Take the data from its start through the line containing "Recorded: 100 (°C)", swap "work order" for "job ticket" everywhere in that stretch, and write those lines out again with nothing else changed.

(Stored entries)
:::

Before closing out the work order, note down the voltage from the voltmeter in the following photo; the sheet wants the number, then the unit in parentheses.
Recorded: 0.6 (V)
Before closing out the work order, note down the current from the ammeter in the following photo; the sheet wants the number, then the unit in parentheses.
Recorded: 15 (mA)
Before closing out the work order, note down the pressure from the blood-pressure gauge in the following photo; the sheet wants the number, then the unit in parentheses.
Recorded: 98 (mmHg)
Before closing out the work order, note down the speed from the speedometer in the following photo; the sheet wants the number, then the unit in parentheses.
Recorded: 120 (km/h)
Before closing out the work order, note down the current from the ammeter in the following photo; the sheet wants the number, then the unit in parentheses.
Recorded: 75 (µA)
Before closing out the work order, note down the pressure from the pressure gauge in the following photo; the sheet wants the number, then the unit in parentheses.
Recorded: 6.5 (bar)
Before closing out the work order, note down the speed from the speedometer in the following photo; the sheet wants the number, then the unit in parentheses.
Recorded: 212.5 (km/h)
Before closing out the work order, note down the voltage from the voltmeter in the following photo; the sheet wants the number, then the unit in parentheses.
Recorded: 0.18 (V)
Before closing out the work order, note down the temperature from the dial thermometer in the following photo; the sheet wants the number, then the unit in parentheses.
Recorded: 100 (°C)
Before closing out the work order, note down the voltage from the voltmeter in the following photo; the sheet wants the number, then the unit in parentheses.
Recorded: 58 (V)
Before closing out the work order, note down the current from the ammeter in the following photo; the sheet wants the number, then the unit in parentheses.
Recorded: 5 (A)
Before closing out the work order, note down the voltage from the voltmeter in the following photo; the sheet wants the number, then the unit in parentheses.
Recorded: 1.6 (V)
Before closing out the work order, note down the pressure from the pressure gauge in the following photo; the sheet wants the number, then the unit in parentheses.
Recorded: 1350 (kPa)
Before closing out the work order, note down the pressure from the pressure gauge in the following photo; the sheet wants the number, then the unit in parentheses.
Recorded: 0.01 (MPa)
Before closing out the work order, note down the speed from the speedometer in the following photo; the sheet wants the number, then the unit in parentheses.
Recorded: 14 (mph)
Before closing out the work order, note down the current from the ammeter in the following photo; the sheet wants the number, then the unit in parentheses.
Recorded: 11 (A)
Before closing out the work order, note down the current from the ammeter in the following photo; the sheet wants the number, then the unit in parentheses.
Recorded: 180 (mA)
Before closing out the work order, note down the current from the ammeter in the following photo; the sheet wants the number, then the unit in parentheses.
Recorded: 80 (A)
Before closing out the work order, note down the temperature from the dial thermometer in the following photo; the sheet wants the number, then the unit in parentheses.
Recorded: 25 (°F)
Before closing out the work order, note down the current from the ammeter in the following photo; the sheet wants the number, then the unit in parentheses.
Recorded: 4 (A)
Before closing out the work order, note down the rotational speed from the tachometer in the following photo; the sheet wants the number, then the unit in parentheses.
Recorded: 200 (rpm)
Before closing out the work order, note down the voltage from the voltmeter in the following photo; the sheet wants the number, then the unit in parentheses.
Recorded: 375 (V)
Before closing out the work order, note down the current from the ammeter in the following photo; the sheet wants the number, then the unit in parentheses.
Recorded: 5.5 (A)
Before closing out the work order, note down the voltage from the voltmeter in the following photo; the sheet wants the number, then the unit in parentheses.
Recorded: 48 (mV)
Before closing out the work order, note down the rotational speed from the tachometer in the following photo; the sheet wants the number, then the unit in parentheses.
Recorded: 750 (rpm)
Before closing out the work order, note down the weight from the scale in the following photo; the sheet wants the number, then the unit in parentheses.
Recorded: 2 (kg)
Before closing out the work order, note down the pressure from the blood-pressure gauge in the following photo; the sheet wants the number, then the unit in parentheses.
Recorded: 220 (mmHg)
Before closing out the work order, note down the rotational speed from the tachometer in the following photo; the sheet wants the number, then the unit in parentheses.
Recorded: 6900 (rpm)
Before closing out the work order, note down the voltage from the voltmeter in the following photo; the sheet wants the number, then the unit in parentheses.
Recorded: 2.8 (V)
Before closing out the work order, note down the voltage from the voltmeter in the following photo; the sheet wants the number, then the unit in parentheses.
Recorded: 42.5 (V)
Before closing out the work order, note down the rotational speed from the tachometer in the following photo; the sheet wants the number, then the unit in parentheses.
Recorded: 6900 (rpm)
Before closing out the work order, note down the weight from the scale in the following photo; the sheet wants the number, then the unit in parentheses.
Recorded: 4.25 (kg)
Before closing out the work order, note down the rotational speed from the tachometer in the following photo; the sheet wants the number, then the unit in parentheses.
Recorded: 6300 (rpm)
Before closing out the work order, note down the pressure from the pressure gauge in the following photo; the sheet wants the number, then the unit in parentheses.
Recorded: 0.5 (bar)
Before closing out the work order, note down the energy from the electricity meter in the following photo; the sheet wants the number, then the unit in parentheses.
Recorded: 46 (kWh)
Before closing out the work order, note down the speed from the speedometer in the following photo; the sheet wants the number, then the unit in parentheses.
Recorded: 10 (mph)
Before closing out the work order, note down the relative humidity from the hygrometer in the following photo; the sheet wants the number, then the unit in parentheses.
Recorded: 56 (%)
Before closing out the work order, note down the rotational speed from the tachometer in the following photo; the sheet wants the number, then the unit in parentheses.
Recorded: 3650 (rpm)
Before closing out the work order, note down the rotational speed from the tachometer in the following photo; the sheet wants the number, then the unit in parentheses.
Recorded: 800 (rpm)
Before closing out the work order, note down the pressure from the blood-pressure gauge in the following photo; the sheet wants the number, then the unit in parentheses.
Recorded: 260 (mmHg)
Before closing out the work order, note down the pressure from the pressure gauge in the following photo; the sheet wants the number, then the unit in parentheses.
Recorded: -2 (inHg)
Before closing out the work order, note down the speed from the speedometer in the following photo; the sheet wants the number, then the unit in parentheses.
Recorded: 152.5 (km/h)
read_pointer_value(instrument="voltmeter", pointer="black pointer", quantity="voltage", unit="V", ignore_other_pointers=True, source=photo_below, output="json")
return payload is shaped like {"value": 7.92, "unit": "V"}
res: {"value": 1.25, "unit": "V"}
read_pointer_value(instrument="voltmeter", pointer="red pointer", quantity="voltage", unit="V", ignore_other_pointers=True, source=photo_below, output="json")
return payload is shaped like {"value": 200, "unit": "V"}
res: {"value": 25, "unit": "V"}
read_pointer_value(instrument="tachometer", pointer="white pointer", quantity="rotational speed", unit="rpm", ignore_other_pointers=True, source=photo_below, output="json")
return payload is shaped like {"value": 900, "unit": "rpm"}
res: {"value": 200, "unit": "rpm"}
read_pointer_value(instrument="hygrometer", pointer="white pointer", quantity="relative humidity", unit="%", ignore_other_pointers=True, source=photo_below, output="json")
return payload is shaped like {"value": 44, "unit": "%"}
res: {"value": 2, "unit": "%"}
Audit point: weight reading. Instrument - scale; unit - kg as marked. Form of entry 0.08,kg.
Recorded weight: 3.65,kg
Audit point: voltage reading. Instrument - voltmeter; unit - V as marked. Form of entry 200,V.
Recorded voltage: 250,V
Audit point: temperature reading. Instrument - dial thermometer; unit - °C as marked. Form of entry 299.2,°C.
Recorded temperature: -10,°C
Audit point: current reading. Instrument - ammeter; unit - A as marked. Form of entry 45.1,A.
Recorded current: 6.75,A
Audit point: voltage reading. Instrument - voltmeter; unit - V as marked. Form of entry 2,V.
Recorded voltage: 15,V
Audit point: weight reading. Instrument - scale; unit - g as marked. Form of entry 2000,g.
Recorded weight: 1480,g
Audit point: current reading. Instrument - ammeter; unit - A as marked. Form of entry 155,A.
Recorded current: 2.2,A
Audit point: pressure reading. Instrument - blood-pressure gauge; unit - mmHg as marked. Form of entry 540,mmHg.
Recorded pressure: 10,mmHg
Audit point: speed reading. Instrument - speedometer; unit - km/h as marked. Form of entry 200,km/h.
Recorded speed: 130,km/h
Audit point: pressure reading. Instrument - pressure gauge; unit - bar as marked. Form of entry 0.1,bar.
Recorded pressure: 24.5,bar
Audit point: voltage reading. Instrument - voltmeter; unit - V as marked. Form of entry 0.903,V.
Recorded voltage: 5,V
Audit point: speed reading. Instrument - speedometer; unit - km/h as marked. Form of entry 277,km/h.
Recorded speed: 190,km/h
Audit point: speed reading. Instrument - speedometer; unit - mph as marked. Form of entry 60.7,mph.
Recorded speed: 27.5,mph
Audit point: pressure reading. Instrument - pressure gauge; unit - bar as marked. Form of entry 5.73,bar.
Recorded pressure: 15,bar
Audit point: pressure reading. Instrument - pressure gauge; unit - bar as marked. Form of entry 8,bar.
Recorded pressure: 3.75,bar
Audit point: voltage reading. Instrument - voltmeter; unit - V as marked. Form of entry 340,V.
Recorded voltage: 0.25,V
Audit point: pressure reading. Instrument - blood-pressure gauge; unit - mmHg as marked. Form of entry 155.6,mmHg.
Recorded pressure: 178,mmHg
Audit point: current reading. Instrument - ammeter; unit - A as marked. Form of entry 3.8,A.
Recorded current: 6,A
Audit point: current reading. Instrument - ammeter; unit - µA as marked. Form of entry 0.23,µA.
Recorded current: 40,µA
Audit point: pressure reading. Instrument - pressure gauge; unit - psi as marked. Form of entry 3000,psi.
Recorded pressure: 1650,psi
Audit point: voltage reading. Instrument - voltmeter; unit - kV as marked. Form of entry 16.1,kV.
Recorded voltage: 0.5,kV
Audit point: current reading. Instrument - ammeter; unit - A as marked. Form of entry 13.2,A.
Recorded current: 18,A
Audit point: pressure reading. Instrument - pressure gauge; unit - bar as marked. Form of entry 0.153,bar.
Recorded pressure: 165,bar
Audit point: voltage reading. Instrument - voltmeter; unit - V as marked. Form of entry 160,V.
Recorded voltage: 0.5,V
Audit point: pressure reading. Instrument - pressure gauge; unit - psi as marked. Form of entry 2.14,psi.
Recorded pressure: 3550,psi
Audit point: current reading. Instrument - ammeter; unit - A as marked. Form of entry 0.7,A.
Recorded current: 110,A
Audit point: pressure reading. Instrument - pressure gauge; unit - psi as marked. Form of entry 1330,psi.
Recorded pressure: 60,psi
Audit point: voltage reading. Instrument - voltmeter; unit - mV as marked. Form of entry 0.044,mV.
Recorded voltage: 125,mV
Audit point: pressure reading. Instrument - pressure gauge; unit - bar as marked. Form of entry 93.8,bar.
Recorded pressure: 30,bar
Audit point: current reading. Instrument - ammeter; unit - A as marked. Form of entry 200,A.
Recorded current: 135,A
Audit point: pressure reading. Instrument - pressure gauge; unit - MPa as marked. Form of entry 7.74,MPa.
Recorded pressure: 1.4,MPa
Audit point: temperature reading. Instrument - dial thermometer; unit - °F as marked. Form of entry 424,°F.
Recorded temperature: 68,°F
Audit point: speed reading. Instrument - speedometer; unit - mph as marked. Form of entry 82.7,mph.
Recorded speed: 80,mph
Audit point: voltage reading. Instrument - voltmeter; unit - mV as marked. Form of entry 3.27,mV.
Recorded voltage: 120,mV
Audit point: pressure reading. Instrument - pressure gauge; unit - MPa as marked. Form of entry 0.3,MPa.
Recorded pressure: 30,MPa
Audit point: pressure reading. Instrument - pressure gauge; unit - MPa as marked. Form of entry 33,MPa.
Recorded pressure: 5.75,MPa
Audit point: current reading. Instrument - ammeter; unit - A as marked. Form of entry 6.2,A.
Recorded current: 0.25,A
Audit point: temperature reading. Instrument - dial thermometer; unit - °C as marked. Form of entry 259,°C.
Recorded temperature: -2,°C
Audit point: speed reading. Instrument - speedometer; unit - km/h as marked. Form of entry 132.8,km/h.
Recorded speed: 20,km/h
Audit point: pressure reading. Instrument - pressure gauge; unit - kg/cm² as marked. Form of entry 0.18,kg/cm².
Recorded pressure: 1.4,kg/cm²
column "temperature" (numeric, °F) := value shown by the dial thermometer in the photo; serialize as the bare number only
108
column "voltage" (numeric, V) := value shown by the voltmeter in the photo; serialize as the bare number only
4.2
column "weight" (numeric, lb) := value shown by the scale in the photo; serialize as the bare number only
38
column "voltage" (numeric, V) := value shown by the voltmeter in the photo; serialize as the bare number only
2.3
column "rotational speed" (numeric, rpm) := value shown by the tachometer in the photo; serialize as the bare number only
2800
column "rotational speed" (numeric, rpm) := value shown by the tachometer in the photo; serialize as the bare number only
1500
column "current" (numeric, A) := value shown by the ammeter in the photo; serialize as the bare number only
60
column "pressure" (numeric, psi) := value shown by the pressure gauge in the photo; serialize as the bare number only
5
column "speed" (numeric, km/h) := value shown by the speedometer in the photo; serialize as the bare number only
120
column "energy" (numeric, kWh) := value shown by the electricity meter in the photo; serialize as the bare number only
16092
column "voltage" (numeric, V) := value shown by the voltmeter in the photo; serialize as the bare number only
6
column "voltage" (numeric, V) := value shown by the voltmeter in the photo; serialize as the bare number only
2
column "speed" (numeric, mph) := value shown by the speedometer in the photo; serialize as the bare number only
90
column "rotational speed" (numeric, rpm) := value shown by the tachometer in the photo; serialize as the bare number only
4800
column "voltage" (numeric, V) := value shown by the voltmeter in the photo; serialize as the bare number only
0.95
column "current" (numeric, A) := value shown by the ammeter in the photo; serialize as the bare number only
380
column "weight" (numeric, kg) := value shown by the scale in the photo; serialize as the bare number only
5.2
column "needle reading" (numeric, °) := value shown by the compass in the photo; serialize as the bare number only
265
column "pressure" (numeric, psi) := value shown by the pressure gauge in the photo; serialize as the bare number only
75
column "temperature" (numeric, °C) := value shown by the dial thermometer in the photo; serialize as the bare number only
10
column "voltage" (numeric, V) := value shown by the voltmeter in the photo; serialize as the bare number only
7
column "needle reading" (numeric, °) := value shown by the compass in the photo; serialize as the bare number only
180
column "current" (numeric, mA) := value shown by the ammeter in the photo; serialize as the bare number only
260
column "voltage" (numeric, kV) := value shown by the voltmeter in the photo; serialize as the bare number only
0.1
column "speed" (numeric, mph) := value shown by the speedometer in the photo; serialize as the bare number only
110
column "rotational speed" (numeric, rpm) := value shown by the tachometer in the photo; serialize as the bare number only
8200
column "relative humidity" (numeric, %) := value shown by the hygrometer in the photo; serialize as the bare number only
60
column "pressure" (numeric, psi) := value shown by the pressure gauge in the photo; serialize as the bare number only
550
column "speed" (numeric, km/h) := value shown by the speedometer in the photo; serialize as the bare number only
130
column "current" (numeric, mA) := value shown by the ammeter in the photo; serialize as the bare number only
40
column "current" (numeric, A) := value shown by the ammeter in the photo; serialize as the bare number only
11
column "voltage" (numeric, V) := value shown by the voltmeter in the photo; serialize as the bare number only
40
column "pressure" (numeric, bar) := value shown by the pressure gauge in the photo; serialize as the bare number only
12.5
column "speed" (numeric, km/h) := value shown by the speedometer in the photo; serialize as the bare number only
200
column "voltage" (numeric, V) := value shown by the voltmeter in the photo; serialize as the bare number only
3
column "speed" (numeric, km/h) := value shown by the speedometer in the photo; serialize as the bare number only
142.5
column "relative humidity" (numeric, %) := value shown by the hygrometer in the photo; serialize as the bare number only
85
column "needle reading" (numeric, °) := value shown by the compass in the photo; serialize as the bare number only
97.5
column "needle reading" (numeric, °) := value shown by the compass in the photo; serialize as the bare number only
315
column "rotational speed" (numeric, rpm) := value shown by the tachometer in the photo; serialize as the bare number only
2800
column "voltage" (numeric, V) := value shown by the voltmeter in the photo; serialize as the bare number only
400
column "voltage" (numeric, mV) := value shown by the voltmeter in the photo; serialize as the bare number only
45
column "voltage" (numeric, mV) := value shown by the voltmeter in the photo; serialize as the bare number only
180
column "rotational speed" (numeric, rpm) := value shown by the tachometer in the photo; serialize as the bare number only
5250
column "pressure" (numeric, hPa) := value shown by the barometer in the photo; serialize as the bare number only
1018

:::

Reply:
Before closing out the job ticket, note down the voltage from the voltmeter in the following photo; the sheet wants the number, then the unit in parentheses.
Recorded: 0.6 (V)
Before closing out the job ticket, note down the current from the ammeter in the following photo; the sheet wants the number, then the unit in parentheses.
Recorded: 15 (mA)
Before closing out the job ticket, note down the pressure from the blood-pressure gauge in the following photo; the sheet wants the number, then the unit in parentheses.
Recorded: 98 (mmHg)
Before closing out the job ticket, note down the speed from the speedometer in the following photo; the sheet wants the number, then the unit in parentheses.
Recorded: 120 (km/h)
Before closing out the job ticket, note down the current from the ammeter in the following photo; the sheet wants the number, then the unit in parentheses.
Recorded: 75 (µA)
Before closing out the job ticket, note down the pressure from the pressure gauge in the following photo; the sheet wants the number, then the unit in parentheses.
Recorded: 6.5 (bar)
Before closing out the job ticket, note down the speed from the speedometer in the following photo; the sheet wants the number, then the unit in parentheses.
Recorded: 212.5 (km/h)
Before closing out the job ticket, note down the voltage from the voltmeter in the following photo; the sheet wants the number, then the unit in parentheses.
Recorded: 0.18 (V)
Before closing out the job ticket, note down the temperature from the dial thermometer in the following photo; the sheet wants the number, then the unit in parentheses.
Recorded: 100 (°C)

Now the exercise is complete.